I woke up and rolled out of bed. Literally, I mean…I hit the floor pretty hard!
As I was rubbing my head and looked around something stuck me as strange but I couldn’t quite put my finger on it?
I shrugged it off and since I was up anyway, I got my dog to take him for a walk. Then things really got bizarre!
My dog got away from me and away he went leash and all. When I finally caught up with him, it was an ugly sight! He had bounded like “Super Dog” over the park bench and attacked a giant ball of cotton candy, except it was nnnoootttt COTTON CANDY! It was a lady with big hair.
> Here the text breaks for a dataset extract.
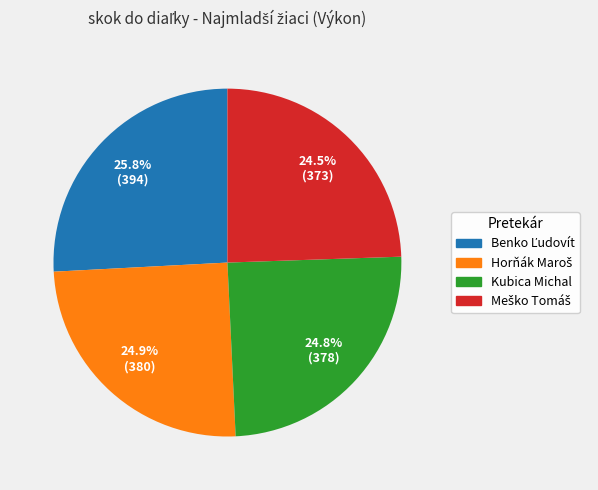

Is there any slice that represents more than half of the pie?

No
She started screaming and kicking and flung my dog Fido across the park! I chased him down again only to find he was already jamming out with street musicians and they were all doing the moonwalk?? Hmm…Strange indeed. I decided to call my girlfriend and tell her I’d be late but I left my cell phone at home so I tried to borrow one from a dude who walked by.
“Hey, buddy! Can I borrow your cell phone? I left mine at home.”
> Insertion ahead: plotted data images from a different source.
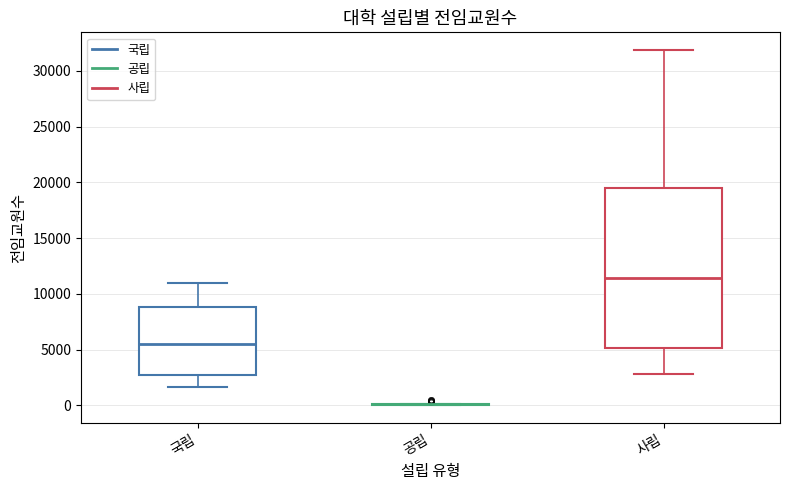

Reading left to right, read every box against the y-axis: the position of its median line, the range the box covers, and the ends of its whiskers. The values are not printed on the chart, so give them approximately, as read against the axis.

국립: median 5500, box 2500 to 9000, whiskers 1500 to 11000
공립: box collapsed to a line at 0, whiskers 0 to 0
사립: median 11500, box 5000 to 19500, whiskers 3000 to 32000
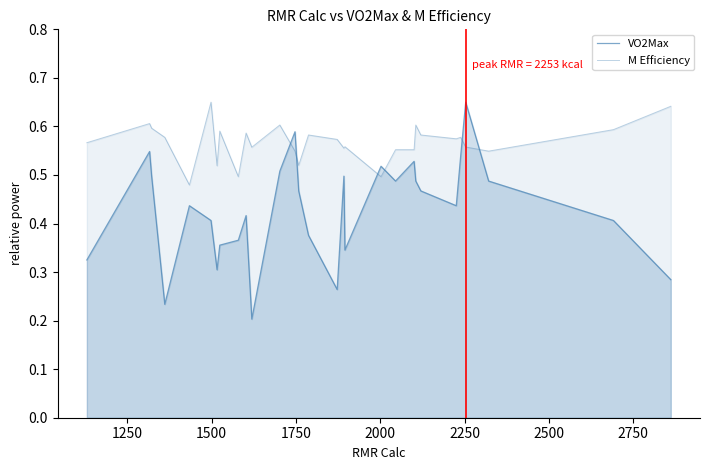

What is the difference between the maximum and second lowest values in the M Efficiency series?

0.2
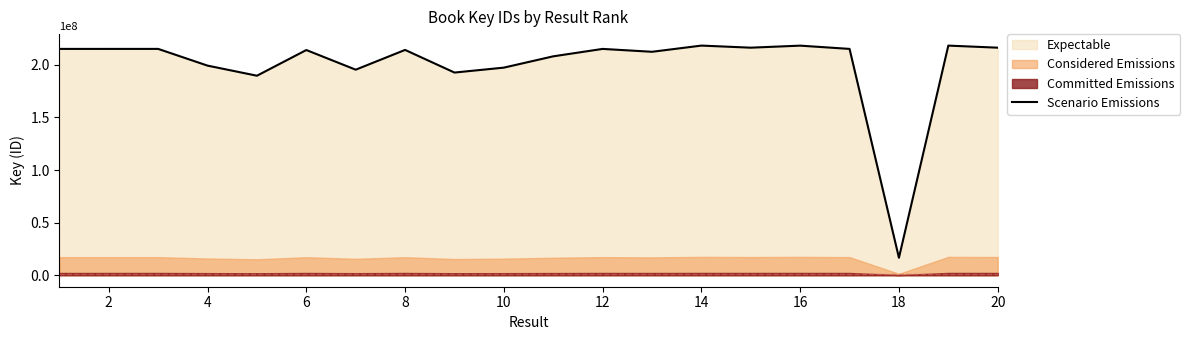

What is the highest value of the Scenario Emissions series?

218335874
“Aw, barf me out dude! You are such an airhead but lucky for you, I got a gnarly new phone for you fer shur dude! Take a look at this radical piece of technology!”
He handed me a brick-like object of about 20 lbs. with a strange antennae growing out of the top!
A dark fear started to take over me. I grabbed my dog and started running as fast as I could back to my house and the guy yelled, “Hey hoser! Where you going? Like–don’t have a cow! That’s totally lame…”
Then I screamed, held my dog tight, clicked my heels together three times and whispered with my eyes shut tight, “There’s no place like home…There’s no place like home.”
I looked around and I was back in my bed. Whew…what a weird dream! I scratched Fido’s ears and said, “We’re not in Kansas anymore!” Then I laughed again. What a crazy, crazy dream. I asked him if he wanted to go for a walk now and he replied, “Cool beans, dipstick!”